Similarly, Iraq today after a dose of US democracy is more religiously conservative than most Arab countries - more than it has ever been in history. The thing about western democracy is it's a bit like the ridiculously overpriced pharmaceuticals peddled by multinational corporations, where the side effects seem to reproduce the symptoms they are meant to cure. The common side effects of antidepressants, for instance, include "urinary retention, blurred vision, constipation, sleep disruption, weight gain, headache, nausea, gastrointestinal disturbance/diarrhea, abdominal pain, inability to achieve an erection, inability to achieve an orgasm (men and women), loss of libido, agitation, anxiety" - couldn't all that make one a little depressed? (Conveniently enough, if the side effects do appear, it's impossible to tell whether it is the drug or the disease any more.)

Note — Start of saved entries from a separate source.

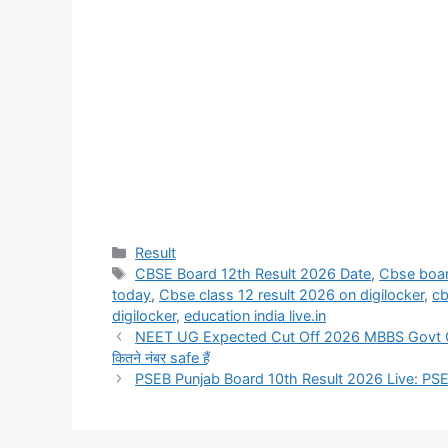
Categories
Result
Tags
CBSE Board 12th Result 2026 Date
,
Cbse boar
today
,
Cbse class 12 result 2026 on digilocker
,
cb
digilocker
,
education india live.in
NEET UG Expected Cut Off 2026 MBBS Govt Coll
कितने नंबर safe हैं
PSEB Punjab Board 10th Result 2026 Live: PSEB पं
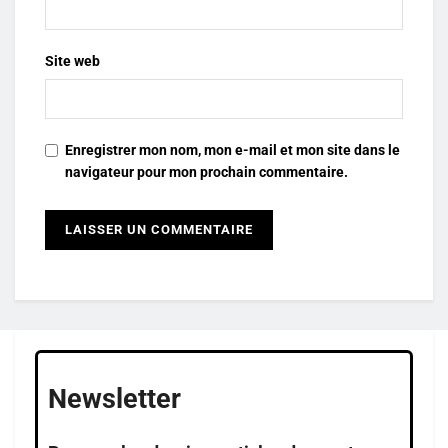
Site web
Enregistrer mon nom, mon e-mail et mon site dans le
navigateur pour mon prochain commentaire.
Newsletter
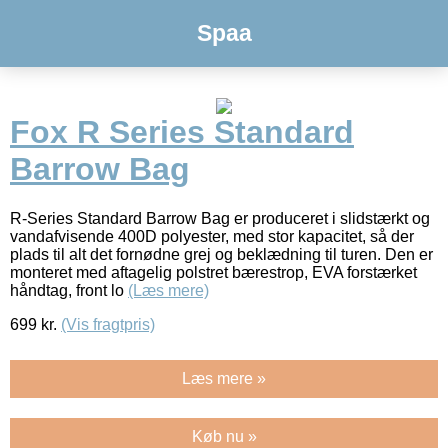
Spaa
Fox R Series Standard
Barrow Bag
R-Series Standard Barrow Bag er produceret i slidstærkt og
vandafvisende 400D polyester, med stor kapacitet, så der
plads til alt det fornødne grej og beklædning til turen. Den er
monteret med aftagelig polstret bærestrop, EVA forstærket
håndtag, front lo
(Læs mere)
699
kr.
(Vis fragtpris)
Læs mere »
Køb nu »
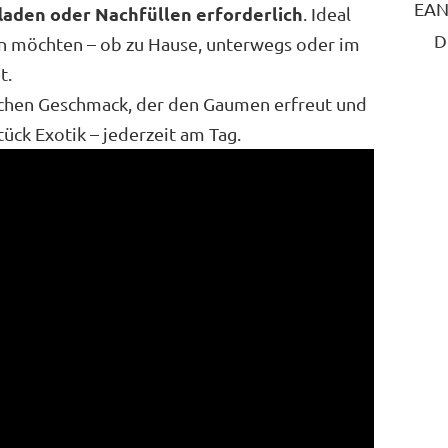
EA
laden oder Nachfüllen erforderlich
. Ideal
D
ben möchten – ob zu Hause, unterwegs oder im
t.
pischen Geschmack, der den Gaumen erfreut und
ück Exotik – jederzeit am Tag.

Or take for instance the common side effects of antihistamines: "drowsiness, headache, blurred vision, constipation, dry mouth, dizziness, difficulty passing urine, confusion" - are we talking homeopathy here?

A lesson we should draw from history: the most common side effects of 'spreading freedom and democracy' include "authoritarianism, religious dogma, fundamentalism, outbursts of violence, political repression, economic depression, mass killings, imprisonment of political opponents, war, etc...

The Iranians, left to their own means, are off the medication and are fixing things themselves. One should only hope that they don't give up. And that those outside Iran who take the idea of free self-determination seriously will look past Mousavi's beard.



*in the wake of September 11, 2001, a French newspaper headline proclaimed 'Nous sommes tous Americains' ("we are all Americans"). I agree, but in the sense of 'universality as struggle'; many of us were the skeptical Americans who did not sheepishly buy into their government's rhetoric.
**incidentally, I was recently shocked to find out that one Canton in Switzerland only granted women the right to vote in 1990, after a decision by the Swiss supreme court; at the federal level, women's suffrage was granted only in the 1970s.